Madonna's Blonde Ambition Tour (filmed here August 5, 1990) may possibly be the best pop tour ever staged. This particular era of pop music was truly heady and Madonna really drove it forward.
posted by hippybear at 4:56 PM on March 11, 2019 [3 favorites]


I still get goosebumps when I hear (or do karaoke of) Like a Prayer. Which is a much different physiological reaction than I had when I was fourteen watching her videos :/
posted by RobotVoodooPower at 5:47 PM on March 11, 2019 [6 favorites]


I was exactly the right age, sex, gender, and sexual orientation as to be socially obligated in my youth to dismiss Madonna loudly and at every opportunity. I regret to say that I did not possess the integrity necessary to resist that pressure, and I succumbed. It's an error I haven't corrected, despite having had 30 years in which I could have. I'm going to take this impressive post as the impetus to do what I should have done a long, long time ago, and put Madonna into my regular rotation.
posted by Ipsifendus at 5:51 PM on March 11, 2019 [8 favorites]


Suddenly, I’m thirsty for a Pepsi.

[Data recorded]
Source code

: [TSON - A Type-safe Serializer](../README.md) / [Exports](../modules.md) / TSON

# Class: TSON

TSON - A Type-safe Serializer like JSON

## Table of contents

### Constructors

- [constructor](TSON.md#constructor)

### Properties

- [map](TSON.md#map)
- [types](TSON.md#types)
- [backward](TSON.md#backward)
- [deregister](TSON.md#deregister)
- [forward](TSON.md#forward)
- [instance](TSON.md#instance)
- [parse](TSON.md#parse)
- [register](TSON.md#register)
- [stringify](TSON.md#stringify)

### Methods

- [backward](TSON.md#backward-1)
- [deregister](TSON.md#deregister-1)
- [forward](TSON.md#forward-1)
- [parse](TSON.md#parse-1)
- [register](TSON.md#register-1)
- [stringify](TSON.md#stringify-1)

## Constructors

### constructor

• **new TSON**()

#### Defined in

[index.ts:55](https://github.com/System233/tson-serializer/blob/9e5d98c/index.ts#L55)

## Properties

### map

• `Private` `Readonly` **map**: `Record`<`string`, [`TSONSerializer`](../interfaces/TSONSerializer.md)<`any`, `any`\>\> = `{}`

Problems to solve
(1) In the Madonna comment thread, on what date was the Blonde Ambition Tour filmed?
(2) Translate this sentence from the Madonna comment thread into Spanish: "I still get goosebumps when I hear (or do karaoke of) Like a Prayer."
(3) Carry the comment thread about Madonna on past its last line.

Answers per task
(1) August 5, 1990

(2) Todavía se me pone la piel de gallina cuando escucho (o canto en karaoke) Like a Prayer.

(3)
posted by Big Al 8000 at 5:55 PM on March 11, 2019 [1 favorite]


So I clicked into the last Blonde Ambition Tour link, skipped forward randomly, and was rewarded with a Madonna song that I hadn't heard for at least 30 years. And it's even in my iTunes library! *sigh* I think I'd been avoiding it because it was from one of the soundtrack albums and I didn't know the song's name from grade school dances and airplay. But that whole era was just hit after hit after hit, it shouldn't be a surprise I hit something familiar. (Causing a Commotion, FWIW.)

The entirety of the Like a Prayer album is a bit weird for me because I'm much more familiar with the shared songs from the Immaculate Collection where a lot of the life was scrubbed off the tracks in favor of a much more club oriented, post-Vogue grinding bass line. I'll have to sit down and listen to the original album one of these days.

I was a bit too young and non-religious to get what the fuss was about with Like A Prayer, but as an irony drenched protogoth I was obliged to like the Bigod 20 (probably NSFW) version more anyway.
posted by Kyol at 6:11 PM on March 11, 2019


WHO WOULD WIN?

an album mix of a timeless anthem about the importance of communication and action in any relationship, complete with a kickass horn bridge

OR

one bleach-bypassed drum-programmed ritzy-fritzy-dancy boi
posted by infinitewindow at 6:38 PM on March 11, 2019 [1 favorite]


I mean, Express Yourself on Like a Prayer has a clipped rhythm guitar, synth bass digging deep into the pitch bend wheel, and a horn section? The hell you say! It's a damn teutonic masterpiece on the Immaculate Collection.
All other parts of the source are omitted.